┏━━

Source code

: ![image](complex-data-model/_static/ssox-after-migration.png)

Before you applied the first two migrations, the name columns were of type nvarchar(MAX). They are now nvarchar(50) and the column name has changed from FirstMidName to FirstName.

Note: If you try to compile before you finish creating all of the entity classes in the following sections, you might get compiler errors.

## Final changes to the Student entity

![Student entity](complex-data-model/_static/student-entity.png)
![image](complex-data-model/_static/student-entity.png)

┗━━
┏━━

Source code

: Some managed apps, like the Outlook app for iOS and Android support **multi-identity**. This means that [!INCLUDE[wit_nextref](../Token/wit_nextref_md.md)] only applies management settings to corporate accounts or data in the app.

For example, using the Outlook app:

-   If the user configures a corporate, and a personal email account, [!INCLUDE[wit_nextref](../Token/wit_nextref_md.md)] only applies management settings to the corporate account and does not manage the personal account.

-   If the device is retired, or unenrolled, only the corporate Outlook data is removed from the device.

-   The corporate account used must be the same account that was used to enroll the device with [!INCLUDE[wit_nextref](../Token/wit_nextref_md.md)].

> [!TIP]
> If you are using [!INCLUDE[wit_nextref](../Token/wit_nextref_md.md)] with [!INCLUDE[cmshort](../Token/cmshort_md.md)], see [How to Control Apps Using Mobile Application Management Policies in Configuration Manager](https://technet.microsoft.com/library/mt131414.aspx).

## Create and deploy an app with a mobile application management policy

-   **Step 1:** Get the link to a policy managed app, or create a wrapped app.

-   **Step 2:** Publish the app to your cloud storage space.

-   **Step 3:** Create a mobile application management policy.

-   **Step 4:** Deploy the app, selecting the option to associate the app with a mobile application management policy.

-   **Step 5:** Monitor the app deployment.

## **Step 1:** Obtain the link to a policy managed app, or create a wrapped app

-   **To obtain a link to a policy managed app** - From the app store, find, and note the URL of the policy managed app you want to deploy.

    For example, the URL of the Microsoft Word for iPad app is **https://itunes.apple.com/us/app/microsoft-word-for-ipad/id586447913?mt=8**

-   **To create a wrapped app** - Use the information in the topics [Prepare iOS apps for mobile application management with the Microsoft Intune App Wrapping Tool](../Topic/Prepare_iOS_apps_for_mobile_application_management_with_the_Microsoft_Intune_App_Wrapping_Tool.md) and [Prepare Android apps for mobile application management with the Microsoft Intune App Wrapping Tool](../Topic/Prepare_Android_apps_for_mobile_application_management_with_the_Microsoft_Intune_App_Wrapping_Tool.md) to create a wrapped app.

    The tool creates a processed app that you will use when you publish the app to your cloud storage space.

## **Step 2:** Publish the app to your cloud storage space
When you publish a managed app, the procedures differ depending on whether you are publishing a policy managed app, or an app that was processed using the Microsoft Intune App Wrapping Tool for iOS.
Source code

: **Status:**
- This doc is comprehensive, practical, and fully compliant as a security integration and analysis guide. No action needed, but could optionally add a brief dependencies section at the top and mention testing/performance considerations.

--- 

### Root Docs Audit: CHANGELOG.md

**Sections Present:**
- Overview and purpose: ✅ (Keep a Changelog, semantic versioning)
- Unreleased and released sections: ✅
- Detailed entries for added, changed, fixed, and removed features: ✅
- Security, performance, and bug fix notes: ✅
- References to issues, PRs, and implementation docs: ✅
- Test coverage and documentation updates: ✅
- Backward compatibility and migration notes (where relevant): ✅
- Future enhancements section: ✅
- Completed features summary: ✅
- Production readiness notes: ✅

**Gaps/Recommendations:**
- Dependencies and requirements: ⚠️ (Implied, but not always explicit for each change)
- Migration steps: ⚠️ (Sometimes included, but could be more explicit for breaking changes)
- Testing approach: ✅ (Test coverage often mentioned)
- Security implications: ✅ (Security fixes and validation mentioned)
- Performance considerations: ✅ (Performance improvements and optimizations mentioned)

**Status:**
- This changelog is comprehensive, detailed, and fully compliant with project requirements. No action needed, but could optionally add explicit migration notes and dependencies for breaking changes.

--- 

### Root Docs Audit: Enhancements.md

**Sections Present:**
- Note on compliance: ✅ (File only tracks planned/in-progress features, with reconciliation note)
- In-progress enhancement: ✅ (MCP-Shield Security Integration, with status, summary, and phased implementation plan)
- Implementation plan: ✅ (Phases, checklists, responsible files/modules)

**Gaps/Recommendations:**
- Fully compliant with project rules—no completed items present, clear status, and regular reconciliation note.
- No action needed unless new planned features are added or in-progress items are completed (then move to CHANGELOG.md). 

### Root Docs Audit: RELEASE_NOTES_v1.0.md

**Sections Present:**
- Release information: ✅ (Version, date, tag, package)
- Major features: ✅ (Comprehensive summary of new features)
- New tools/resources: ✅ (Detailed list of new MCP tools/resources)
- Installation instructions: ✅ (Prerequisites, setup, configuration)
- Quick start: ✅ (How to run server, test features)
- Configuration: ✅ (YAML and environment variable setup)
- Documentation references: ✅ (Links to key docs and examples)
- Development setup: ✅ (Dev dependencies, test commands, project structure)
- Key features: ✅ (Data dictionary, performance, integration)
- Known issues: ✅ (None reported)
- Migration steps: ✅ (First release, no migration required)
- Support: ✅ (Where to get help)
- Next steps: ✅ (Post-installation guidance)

┗━━
┏━━

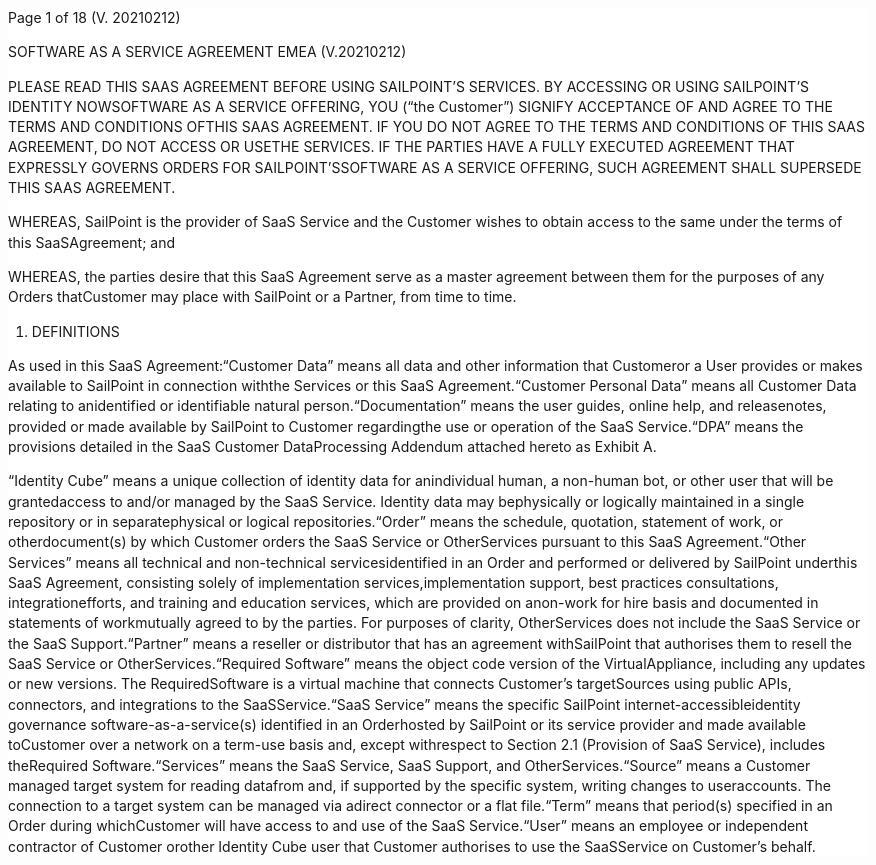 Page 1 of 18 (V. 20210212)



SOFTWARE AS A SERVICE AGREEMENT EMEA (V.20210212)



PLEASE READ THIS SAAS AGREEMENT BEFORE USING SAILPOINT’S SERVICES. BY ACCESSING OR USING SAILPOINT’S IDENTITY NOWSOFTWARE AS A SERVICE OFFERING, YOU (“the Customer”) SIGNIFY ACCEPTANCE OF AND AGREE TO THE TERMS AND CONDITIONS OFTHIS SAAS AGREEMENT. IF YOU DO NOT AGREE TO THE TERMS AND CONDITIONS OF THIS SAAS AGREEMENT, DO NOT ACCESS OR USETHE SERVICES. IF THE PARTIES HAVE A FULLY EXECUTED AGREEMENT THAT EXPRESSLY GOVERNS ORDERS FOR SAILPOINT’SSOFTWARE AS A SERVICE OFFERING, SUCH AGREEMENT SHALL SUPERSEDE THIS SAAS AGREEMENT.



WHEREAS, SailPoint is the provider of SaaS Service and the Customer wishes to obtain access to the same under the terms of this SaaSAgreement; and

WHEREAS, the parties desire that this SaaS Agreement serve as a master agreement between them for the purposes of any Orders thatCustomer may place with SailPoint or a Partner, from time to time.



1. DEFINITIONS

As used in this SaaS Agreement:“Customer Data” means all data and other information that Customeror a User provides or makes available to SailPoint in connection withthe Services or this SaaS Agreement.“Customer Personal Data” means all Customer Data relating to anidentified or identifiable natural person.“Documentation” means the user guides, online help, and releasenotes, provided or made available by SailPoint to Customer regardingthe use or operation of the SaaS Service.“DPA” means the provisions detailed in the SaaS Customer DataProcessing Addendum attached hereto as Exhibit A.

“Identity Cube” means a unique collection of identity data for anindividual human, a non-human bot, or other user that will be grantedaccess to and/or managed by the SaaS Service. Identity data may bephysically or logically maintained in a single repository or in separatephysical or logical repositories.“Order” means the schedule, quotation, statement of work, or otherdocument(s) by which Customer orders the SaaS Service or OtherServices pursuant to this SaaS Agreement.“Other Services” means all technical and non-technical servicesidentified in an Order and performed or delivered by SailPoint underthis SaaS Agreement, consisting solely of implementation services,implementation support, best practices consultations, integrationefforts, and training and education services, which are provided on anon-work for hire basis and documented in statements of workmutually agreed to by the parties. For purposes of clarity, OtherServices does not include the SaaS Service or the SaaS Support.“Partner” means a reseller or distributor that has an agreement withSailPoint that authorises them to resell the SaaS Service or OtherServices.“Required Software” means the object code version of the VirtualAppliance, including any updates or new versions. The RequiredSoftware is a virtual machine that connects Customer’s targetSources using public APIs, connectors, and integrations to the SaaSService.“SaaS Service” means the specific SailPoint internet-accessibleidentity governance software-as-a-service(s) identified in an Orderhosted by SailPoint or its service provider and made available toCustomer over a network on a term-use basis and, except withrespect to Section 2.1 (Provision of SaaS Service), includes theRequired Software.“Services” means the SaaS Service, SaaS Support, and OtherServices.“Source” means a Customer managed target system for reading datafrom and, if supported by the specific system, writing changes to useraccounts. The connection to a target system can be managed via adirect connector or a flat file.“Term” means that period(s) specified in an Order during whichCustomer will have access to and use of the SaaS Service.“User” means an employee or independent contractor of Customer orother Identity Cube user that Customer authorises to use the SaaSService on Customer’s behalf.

┗━━

_TASK STATEMENT_
Copy the stretch from the line containing "## **Step 2:**" through the line containing "- Performance considerations: ✅", substituting "clear" for every "explicit" and leaving everything else unchanged. Return only those lines.

_WRITTEN ANSWER_
## **Step 2:** Publish the app to your cloud storage space
When you publish a managed app, the procedures differ depending on whether you are publishing a policy managed app, or an app that was processed using the Microsoft Intune App Wrapping Tool for iOS.
Source code

: **Status:**
- This doc is comprehensive, practical, and fully compliant as a security integration and analysis guide. No action needed, but could optionally add a brief dependencies section at the top and mention testing/performance considerations.

--- 

### Root Docs Audit: CHANGELOG.md

**Sections Present:**
- Overview and purpose: ✅ (Keep a Changelog, semantic versioning)
- Unreleased and released sections: ✅
- Detailed entries for added, changed, fixed, and removed features: ✅
- Security, performance, and bug fix notes: ✅
- References to issues, PRs, and implementation docs: ✅
- Test coverage and documentation updates: ✅
- Backward compatibility and migration notes (where relevant): ✅
- Future enhancements section: ✅
- Completed features summary: ✅
- Production readiness notes: ✅

**Gaps/Recommendations:**
- Dependencies and requirements: ⚠️ (Implied, but not always clear for each change)
- Migration steps: ⚠️ (Sometimes included, but could be more clear for breaking changes)
- Testing approach: ✅ (Test coverage often mentioned)
- Security implications: ✅ (Security fixes and validation mentioned)
- Performance considerations: ✅ (Performance improvements and optimizations mentioned)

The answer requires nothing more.